In 2001, two more bikes would join the mainline. The Fright Bike was one. The other was the Mark Jones-designed Outsider, which finally featured tiny riders. “We started adding a bike every year to the line,” Mark notes. “We found out that people really like ’em.”
|HWC Motorcycle Editions||Early Thundercycles||Later Thundercycles|
Over the next 10 years or so, Hot Wheels had added about a dozen motorcycles to their 1:64 scale lines, including the W-Oozie, the Pit Cruiser (which had debuted as a promotional piece) and the Bad Bagger (which had debuted in the Hot Wheels Classics series). The bikes were really cranking… but where were the riders?
In 2012, it finally started to happen. Several of the existing 1:64 scale motorcycles were released in a series of their own — with riders!

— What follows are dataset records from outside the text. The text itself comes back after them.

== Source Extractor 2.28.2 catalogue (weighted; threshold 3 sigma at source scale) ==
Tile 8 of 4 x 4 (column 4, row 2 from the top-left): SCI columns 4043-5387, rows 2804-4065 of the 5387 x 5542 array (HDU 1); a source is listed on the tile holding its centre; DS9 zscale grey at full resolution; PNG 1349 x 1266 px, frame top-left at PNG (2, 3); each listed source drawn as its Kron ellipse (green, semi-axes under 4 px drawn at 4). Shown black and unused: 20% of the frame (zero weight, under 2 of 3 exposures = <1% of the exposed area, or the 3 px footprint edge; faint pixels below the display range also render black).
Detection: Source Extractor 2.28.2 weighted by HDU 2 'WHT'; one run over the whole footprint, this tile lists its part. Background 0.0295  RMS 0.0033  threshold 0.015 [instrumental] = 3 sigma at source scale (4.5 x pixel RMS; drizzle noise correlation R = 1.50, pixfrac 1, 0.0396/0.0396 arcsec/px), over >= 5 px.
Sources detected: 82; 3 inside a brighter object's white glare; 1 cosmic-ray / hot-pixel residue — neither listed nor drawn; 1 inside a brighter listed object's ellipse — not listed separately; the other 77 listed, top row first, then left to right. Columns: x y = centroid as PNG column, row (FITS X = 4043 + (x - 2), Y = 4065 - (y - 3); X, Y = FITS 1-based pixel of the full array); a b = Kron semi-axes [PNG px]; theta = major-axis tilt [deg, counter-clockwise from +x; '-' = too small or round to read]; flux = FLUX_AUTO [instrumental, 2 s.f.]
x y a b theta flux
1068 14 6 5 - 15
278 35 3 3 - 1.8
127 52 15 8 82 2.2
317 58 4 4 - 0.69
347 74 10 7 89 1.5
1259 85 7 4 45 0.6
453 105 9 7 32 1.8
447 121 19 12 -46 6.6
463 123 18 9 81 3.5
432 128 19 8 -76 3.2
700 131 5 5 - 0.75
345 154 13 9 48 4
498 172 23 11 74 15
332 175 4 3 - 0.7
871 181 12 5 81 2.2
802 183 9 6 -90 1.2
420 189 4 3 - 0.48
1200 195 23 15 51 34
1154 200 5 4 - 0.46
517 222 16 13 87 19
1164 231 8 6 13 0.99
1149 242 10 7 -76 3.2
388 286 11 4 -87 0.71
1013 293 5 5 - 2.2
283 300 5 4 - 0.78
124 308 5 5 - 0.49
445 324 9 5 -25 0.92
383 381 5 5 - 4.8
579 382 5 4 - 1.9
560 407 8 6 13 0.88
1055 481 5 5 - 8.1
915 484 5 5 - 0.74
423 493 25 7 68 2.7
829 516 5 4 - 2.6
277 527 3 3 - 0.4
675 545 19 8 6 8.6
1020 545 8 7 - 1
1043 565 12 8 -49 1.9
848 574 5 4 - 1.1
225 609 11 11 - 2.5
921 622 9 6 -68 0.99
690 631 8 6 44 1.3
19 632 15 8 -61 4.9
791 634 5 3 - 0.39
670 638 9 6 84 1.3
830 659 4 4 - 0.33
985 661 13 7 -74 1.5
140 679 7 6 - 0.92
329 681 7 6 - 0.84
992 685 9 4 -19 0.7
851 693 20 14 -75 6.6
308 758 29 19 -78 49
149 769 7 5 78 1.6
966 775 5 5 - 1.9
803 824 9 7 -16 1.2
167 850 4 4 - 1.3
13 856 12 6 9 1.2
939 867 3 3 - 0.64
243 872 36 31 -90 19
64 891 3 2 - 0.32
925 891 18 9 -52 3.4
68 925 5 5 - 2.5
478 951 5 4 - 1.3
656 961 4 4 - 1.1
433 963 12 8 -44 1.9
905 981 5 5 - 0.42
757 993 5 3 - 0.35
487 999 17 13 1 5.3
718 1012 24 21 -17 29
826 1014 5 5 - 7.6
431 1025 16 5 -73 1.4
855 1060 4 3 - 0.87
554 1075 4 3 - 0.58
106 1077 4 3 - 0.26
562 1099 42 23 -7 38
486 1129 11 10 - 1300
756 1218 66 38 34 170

The Motorcycles series continues, adding not only new riders, but also new motorcycles, including the 3-Squealer – named after one of the original Rrrumblers pieces.
|Various HW Motorcycles w/Riders||Blastous Editions||Tri & Stop Me Editions|
One of the more recent motorcycles to debut in the series is the Skullface, which features a pirate rider and is most reminiscent of the rare and popular Bone Shaker from the original Rrrumblers. The Skullface was designed by none other than Mark Jones.
Mark continues to contribute great designs to the Hot Wheels line, with both four wheels and two. He has just finished the Kawasaki GPZ 900R, a new bike for Hot Wheels that will debut in the Entertainment series this year. “I did a new Real Riders wheel for that which is kind of cool,” he tells us. “I tried to make it look like the Kawasaki wheel of that era. It’s a two-part wheel.”
|Harley-Davidson Fat Boy Editions||Fly-By Editions||Skullface, 3-Squealer|
Two wheels. Two parts. Hot Wheels Motorcycles are still on a roll, and it looks like easy riding from here.